The festive season is here, and as is tradition, people have dusted off their ugliest sweaters to help celebrate this jolly time of the year. Over at Microsoft, employees are getting into the swing of things with an ugly sweater that celebrates one of the ugliest moments of Xbox history: the infamous red ring of death that plagued the Xbox 360 early in its console lifecycle.
In addition to a power button that can display both the green and the crimson symbols, the sweater also has an interesting arrangement of green and yellow stripes. As spotted by The Verge, it’s only currently available to Microsoft employees through the company’s store, and stock has already sold out.
Anyone who owned an Xbox 360 early on likely experienced a red ring of death hardware failure, as this was a widespread issue that turned the console into a paperweight. This was a major problem for Microsoft at the time, and in the 2021 web series Power On, the company explained how it happened.

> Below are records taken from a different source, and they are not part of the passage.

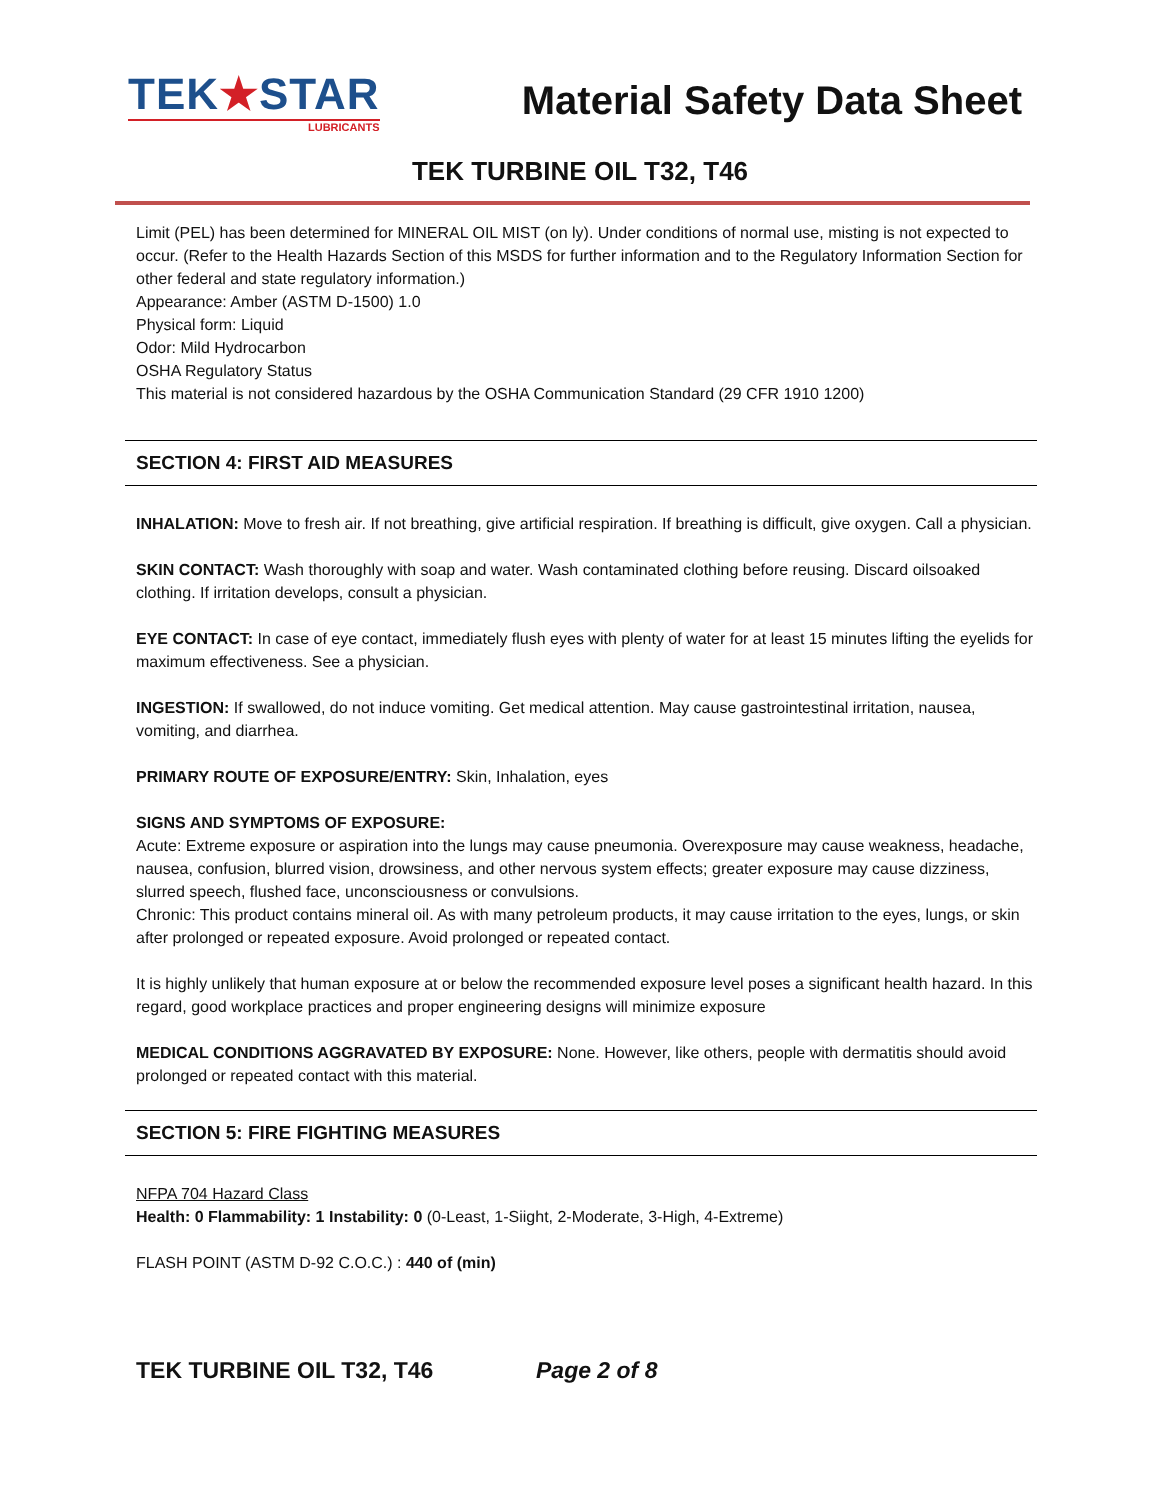TEK★STAR
LUBRICANTS
Material Safety Data Sheet
TEK TURBINE OIL T32, T46
Limit (PEL) has been determined for MINERAL OIL MIST (on ly). Under conditions of normal use, misting is not expected to occur. (Refer to the Health Hazards Section of this MSDS for further information and to the Regulatory Information Section for other federal and state regulatory information.)
Appearance: Amber (ASTM D-1500) 1.0
Physical form: Liquid
Odor: Mild Hydrocarbon
OSHA Regulatory Status
This material is not considered hazardous by the OSHA Communication Standard (29 CFR 1910 1200)
SECTION 4: FIRST AID MEASURES
INHALATION: Move to fresh air. If not breathing, give artificial respiration. If breathing is difficult, give oxygen. Call a physician.
SKIN CONTACT: Wash thoroughly with soap and water. Wash contaminated clothing before reusing. Discard oilsoaked clothing. If irritation develops, consult a physician.
EYE CONTACT: In case of eye contact, immediately flush eyes with plenty of water for at least 15 minutes lifting the eyelids for maximum effectiveness. See a physician.
INGESTION: If swallowed, do not induce vomiting. Get medical attention. May cause gastrointestinal irritation, nausea, vomiting, and diarrhea.
PRIMARY ROUTE OF EXPOSURE/ENTRY: Skin, Inhalation, eyes
SIGNS AND SYMPTOMS OF EXPOSURE:
Acute: Extreme exposure or aspiration into the lungs may cause pneumonia. Overexposure may cause weakness, headache, nausea, confusion, blurred vision, drowsiness, and other nervous system effects; greater exposure may cause dizziness, slurred speech, flushed face, unconsciousness or convulsions.
Chronic: This product contains mineral oil. As with many petroleum products, it may cause irritation to the eyes, lungs, or skin after prolonged or repeated exposure. Avoid prolonged or repeated contact.
It is highly unlikely that human exposure at or below the recommended exposure level poses a significant health hazard. In this regard, good workplace practices and proper engineering designs will minimize exposure
MEDICAL CONDITIONS AGGRAVATED BY EXPOSURE: None. However, like others, people with dermatitis should avoid prolonged or repeated contact with this material.
SECTION 5: FIRE FIGHTING MEASURES
NFPA 704 Hazard Class
Health: 0 Flammability: 1 Instability: 0 (0-Least, 1-Siight, 2-Moderate, 3-High, 4-Extreme)
FLASH POINT (ASTM D-92 C.O.C.) : 440 of (min)
TEK TURBINE OIL T32, T46 Page 2 of 8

According to Leo Del Castillo, a member of Xbox’s hardware engineering group, the red ring of death was caused by connectors inside the console’s components that broke as a result of rapid heating and cooling. This problem–combined with thermal and stress issues in the Xbox 360 related to its soldering balls–eventually resulted in bricked consoles.
Microsoft’s solution at the time was to repair and return the affected Xbox 360 at no cost to the consumer–an expensive fix that became a “1.15 billion dollar problem” according to former head of Xbox Peter Moore. Future hardware revisions of the Xbox 360 mostly managed to prevent this issue from occurring, and successor consoles like the Xbox One and Xbox Series X|S haven’t faced any major hardware failures on this scale.